Instrucciones:
Reproduce sin cambios el pasaje del texto sobre Alto Calilegua que va de "Alto Calilegua se" a "vida ancestral andino.".
╭─ Texto proporcionado
Alto Calilegua se erige a los 3000 metros sobre el nivel del mar en la yunga jujeña. Imagen: Proyungas.org
Resumen para apurados
- El remoto pueblo jujeño Alto Calilegua, de solo 20 casas, se ubica a 3.000 metros de altura en las yungas y es accesible únicamente a pie o a lomo de mula tras una extensa travesía.
- Ubicado en el Parque Nacional Calilegua, el acceso requiere medio día de marcha desde San Francisco. El trayecto atraviesa diversos climas, desde selvas cerradas hasta pastizales.
- Este paraje secreto resalta por su biodiversidad y valor cultural intacto. Su difícil acceso garantiza la preservación de paisajes vírgenes y de un estilo de vida ancestral andino.
Cuando el paseo a pie supera la altura de vuelo de los cóndores, es el indicativo de que realmente se está muy arriba. Una marea verde sube y baja dibujando suavemente la geomorfología de un paraje de fantasía. A este entorno de ensueño, ubicado en la yunga jujeña, se accede de la misma manera que en un cuento: sorteando la fronda y los imprevistos que propone el escenario montuno y selvático a 3000 metros sobre el nivel del mar.
Arriba se abre un oasis de vegetación que resalta entre la arquitectura natural de las praderas y pastizales de altura. Una veintena de construcciones se establecen como pueblo en las cimas planas de los cerros que coronan el parque. Para llegar, hay que comprometerse con la aventura, ya que a Alto Calilegua —en el corazón de las sierras de la yunga jujeña— solo puede accederse a pie, a caballo o en mula, en un viaje que toma poco más de medio día.
El sitio, ubicado en el Parque Nacional Calilegua, es un paraje remoto en las selvas de montaña de Jujuy, a unos 20 kilómetros de San Francisco y Valle Grande. Es conocido como el “pueblo donde nacen las nubes”, suspendido a una altitud promedio de 2600 metros. En este paisaje, las viviendas se ven disminuidas por la inmensidad de la serranía y el verde abrumador de las colinas que conforman los cimientos vacilantes de las lejanas moradas.
Entre nubes y cóndores: el secreto de las yungas
La travesía comienza en San Francisco, a unos 1500 metros sobre el nivel del mar. Desde allí, el sendero se convierte en un túnel de tiempo y naturaleza. A medida que el ascenso se vuelve exigente, el caminante es testigo de una metamorfosis cromática: la espesura cerrada de la selva montana cede paso gradualmente al bosque montano, hasta que este estalla en las praderas de altura. En este punto, a casi 3000 metros, el verde ya no es maleza, sino un terciopelo infinito que tapiza las cimas.
╰─
╭─ Extracto del listado
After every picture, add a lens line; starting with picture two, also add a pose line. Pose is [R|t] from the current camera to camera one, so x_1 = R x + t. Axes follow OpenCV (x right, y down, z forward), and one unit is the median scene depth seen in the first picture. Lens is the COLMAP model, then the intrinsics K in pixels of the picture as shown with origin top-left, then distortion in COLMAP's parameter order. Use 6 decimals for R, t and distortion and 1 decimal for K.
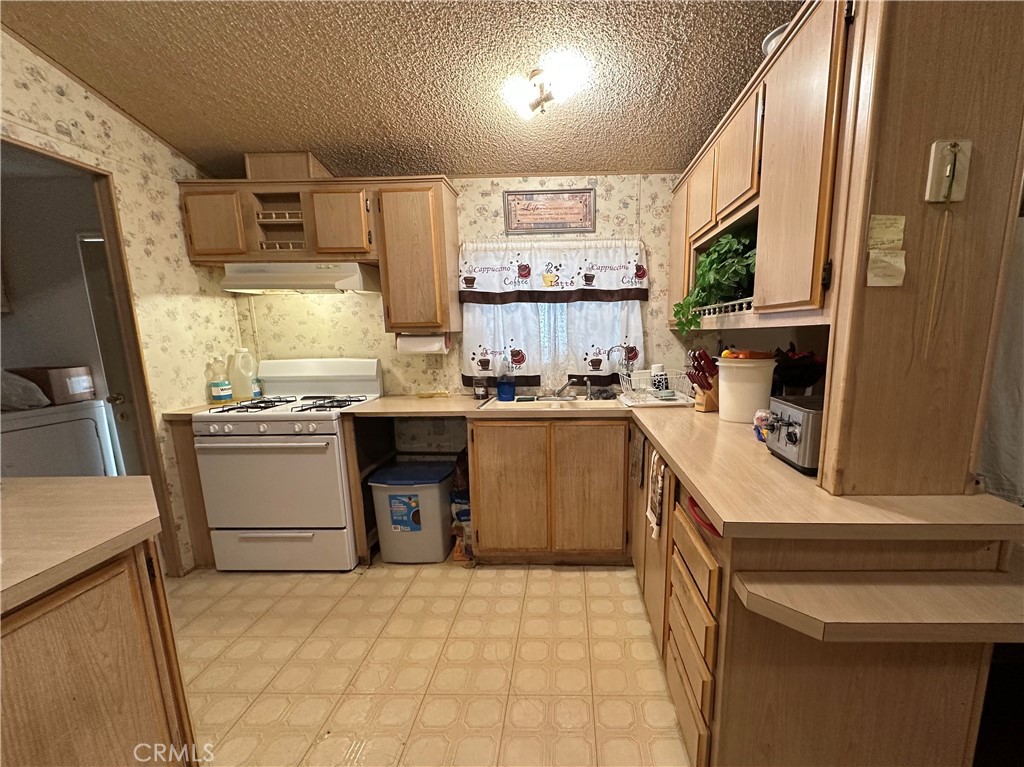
╰─
╭─ Extracto del listado
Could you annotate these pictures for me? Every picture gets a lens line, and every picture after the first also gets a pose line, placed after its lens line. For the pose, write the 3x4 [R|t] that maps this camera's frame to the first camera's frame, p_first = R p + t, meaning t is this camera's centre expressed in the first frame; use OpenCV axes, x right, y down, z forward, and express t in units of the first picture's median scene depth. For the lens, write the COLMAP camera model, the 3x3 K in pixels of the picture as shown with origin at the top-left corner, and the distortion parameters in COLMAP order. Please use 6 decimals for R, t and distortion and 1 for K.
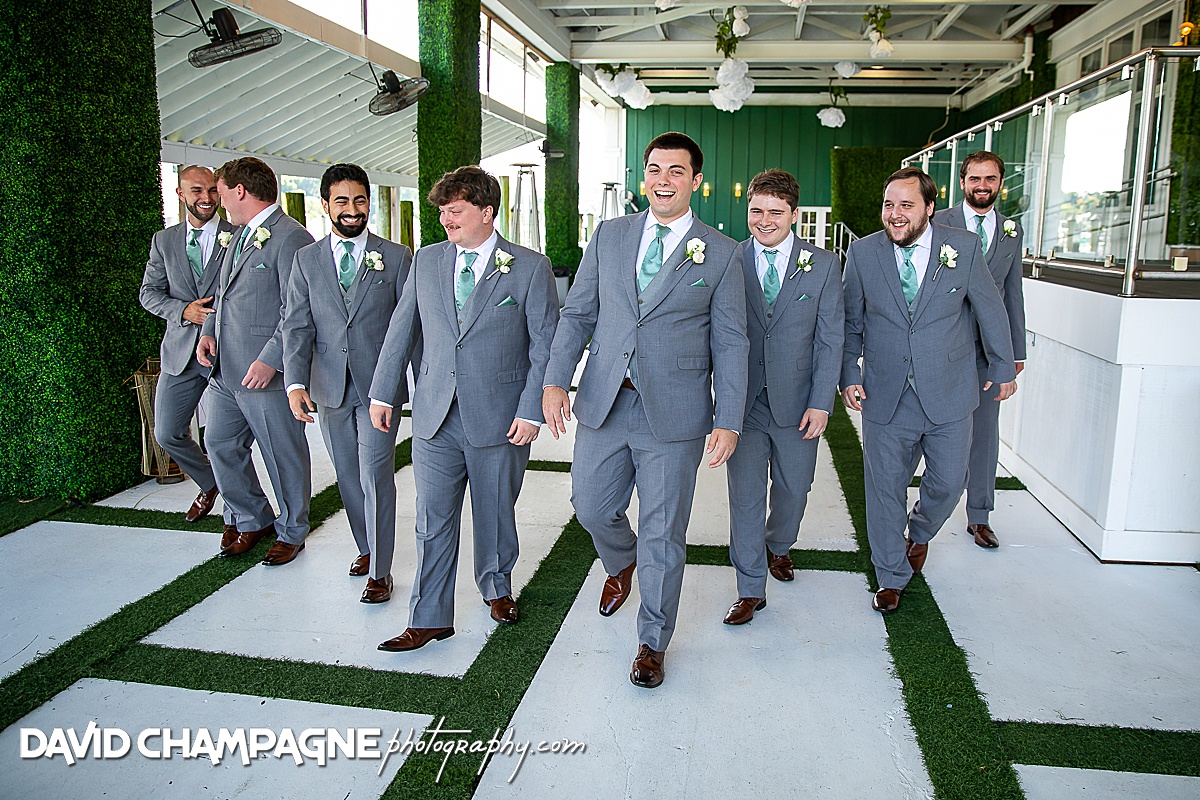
╰─
Respuesta:
Alto Calilegua se erige a los 3000 metros sobre el nivel del mar en la yunga jujeña. Imagen: Proyungas.org
Resumen para apurados
- El remoto pueblo jujeño Alto Calilegua, de solo 20 casas, se ubica a 3.000 metros de altura en las yungas y es accesible únicamente a pie o a lomo de mula tras una extensa travesía.
- Ubicado en el Parque Nacional Calilegua, el acceso requiere medio día de marcha desde San Francisco. El trayecto atraviesa diversos climas, desde selvas cerradas hasta pastizales.
- Este paraje secreto resalta por su biodiversidad y valor cultural intacto. Su difícil acceso garantiza la preservación de paisajes vírgenes y de un estilo de vida ancestral andino.